The Capital District Regional Planning Commission wants to
conduct a three-year study to find ways to prevent your shitting
in the river. While separating street runoff from the rest
of the sewage system would provide one costly option to cut
down on the untreated excreta flowing down river, the magnitude
of this environmental problem should warrant some reasonable
foresight. With a growing population, it should be expected
that the ability to waste good water to float our shit around
town will be seriously reduced while the amount of shit produced
will inevitably rise. With all the growing concerns we have
about the quality of the foods we eat, shouldn’t we show at
least a little concern for the quality of the shit we leave
behind?
Perhaps what is needed first is to try to adopt a different
view of our shit.

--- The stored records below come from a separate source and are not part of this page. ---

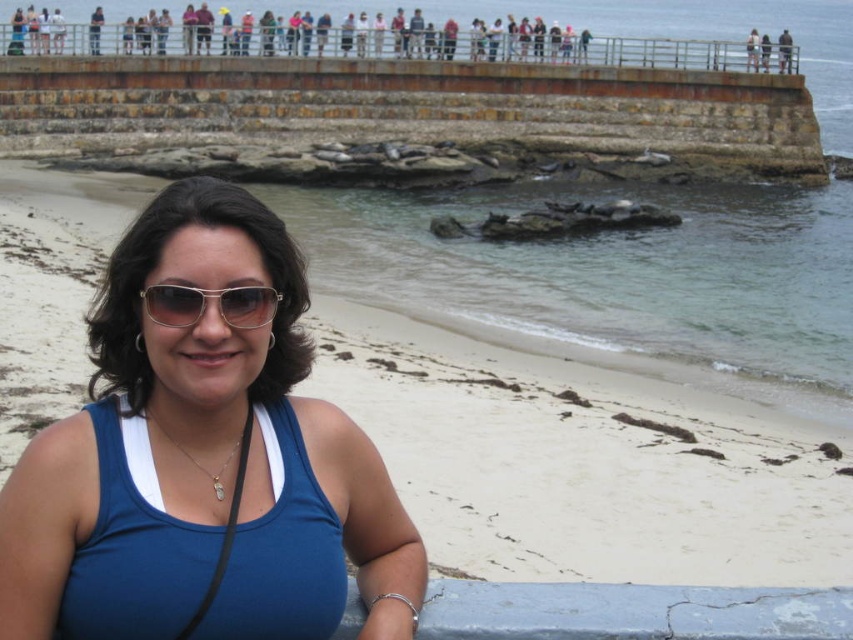
You are a photographer trying to capture the woman in the scene. You notice the matte blue tank top at center and the gold metallic sunglasses at center. Which object should you focus on first if you want to capture the one closer to the left side?

The matte blue tank top at center is to the left of the gold metallic sunglasses at center, so you should focus on the matte blue tank top at center first as it is positioned closer to the left side.

The woman is standing on the beach. There is a point at coordinates (202, 461). What is located at that point?

The point at coordinates (202, 461) is where the matte blue tank top at center is located.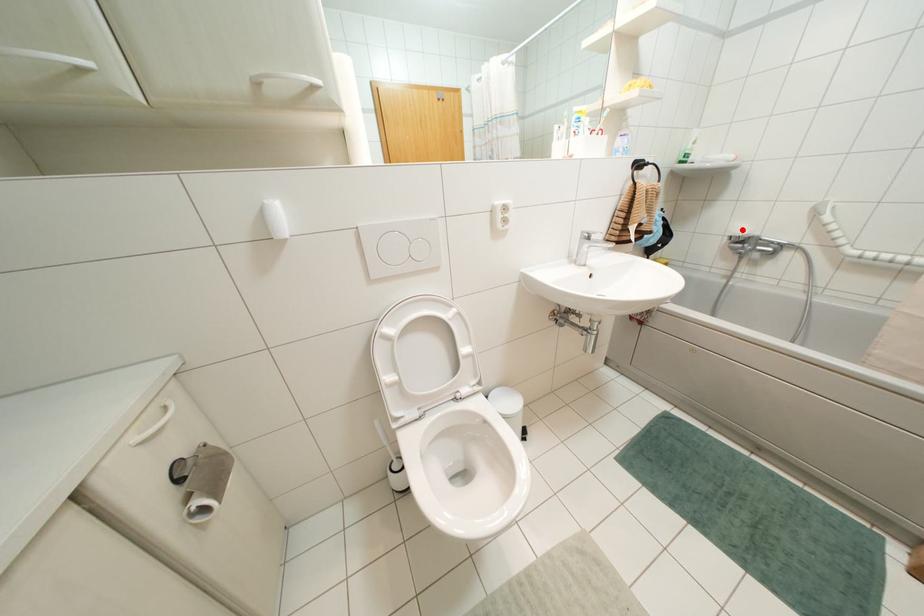
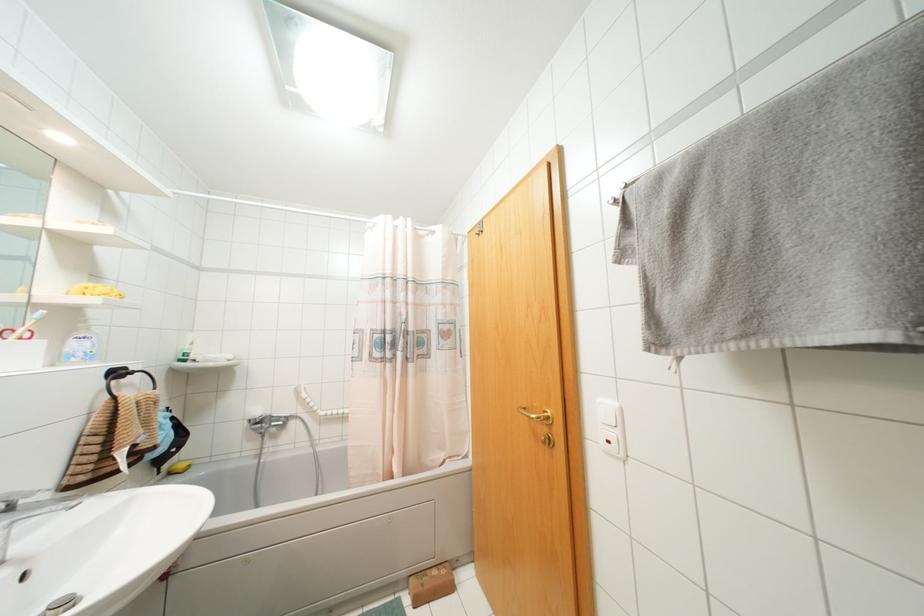
Question: I am providing you with two images of the same scene from different viewpoints. Image1 has a red point marked. In image2, the corresponding 3D location appears at what relative position? Reply with the corresponding letter.

Choices:
 (A) Closer
 (B) Farther

Answer: (B)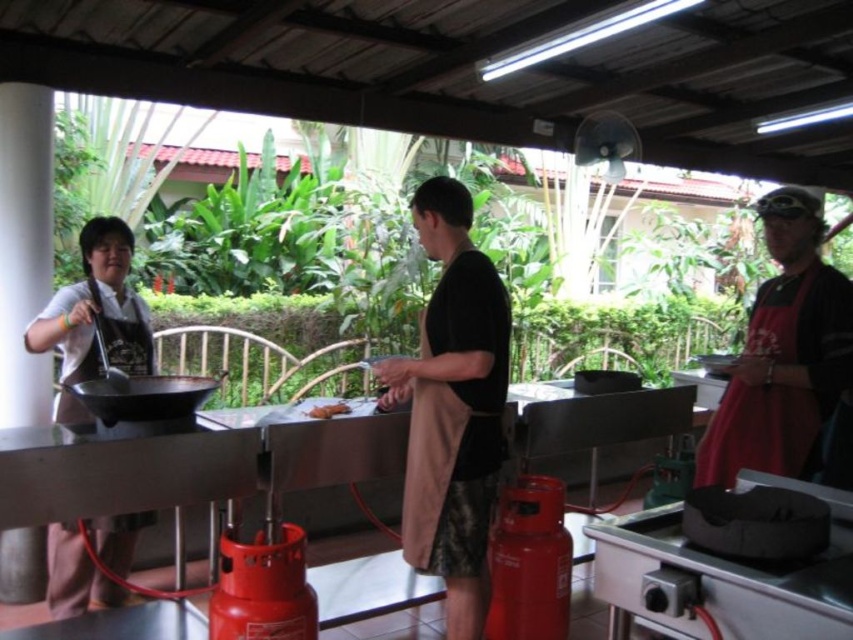
Which of these two, red fabric shirt at right or black matte wok at left, stands taller?

red fabric shirt at right

You are a GUI agent. You are given a task and a screenshot of the screen. Output one action in this format:
    pyautogui.click(x=<x>, y=<y>)
    Task: Click on the red fabric shirt at right
    
    Given the screenshot: What is the action you would take?
    pyautogui.click(x=782, y=353)

Measure the distance between point (483, 410) and camera.

Point (483, 410) is 7.28 feet away from camera.

Which is below, black matte apron at center or red matte gas canister at lower center?

Positioned lower is red matte gas canister at lower center.

Who is more forward, (434, 468) or (489, 550)?

Point (434, 468) is in front.

What are the coordinates of `black matte apron at center` in the screenshot? It's located at (453, 406).

Identify the location of black matte wok at left. [138, 396].

Measure the distance between black matte wok at left and camera.

2.13 meters

The width and height of the screenshot is (853, 640). I want to click on black matte wok at left, so click(x=138, y=396).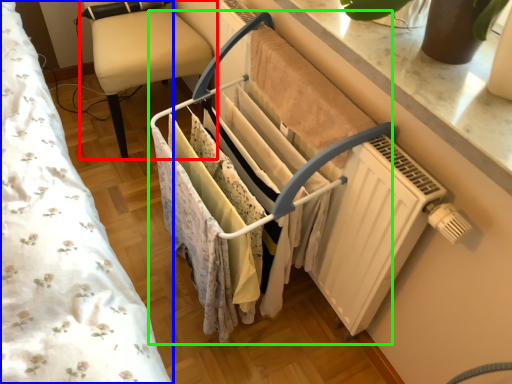
Question: Which is nearer to the furniture (highlighted by a red box)? bed (highlighted by a blue box) or closet (highlighted by a green box).

Choices:
 (A) bed
 (B) closet

Answer: (A)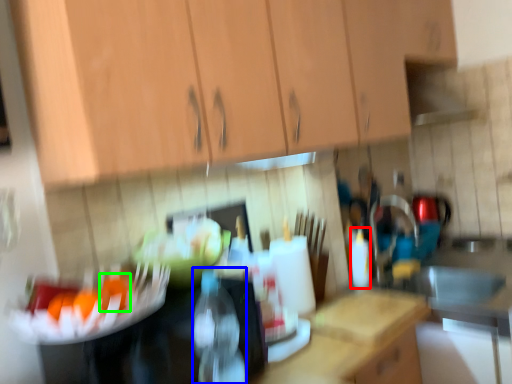
Question: Which is nearer to the bottle (highlighted by a red box)? bottle (highlighted by a blue box) or food (highlighted by a green box).

Choices:
 (A) bottle
 (B) food

Answer: (A)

In The Humanure Handbook (free downloadable
copies at www.weblife.org/ humanure), Joe Jenkins provides
another important perspective on dealing with our dung. He
examines it as a potential resource for composting and applying
to soil building. He reviews the research on how humanure
can be safely used in domestic agriculture. He suggests that
as a culture we need to become less fecophobic (shit fearing).
Perhaps instead of relying on massive engineering and construction
projects that will provide only high-cost short-term solutions,
we need to focus on simpler approaches that better integrate
our shit into the environment over the long run.
I don’t want to shit in the river anymore, how about you?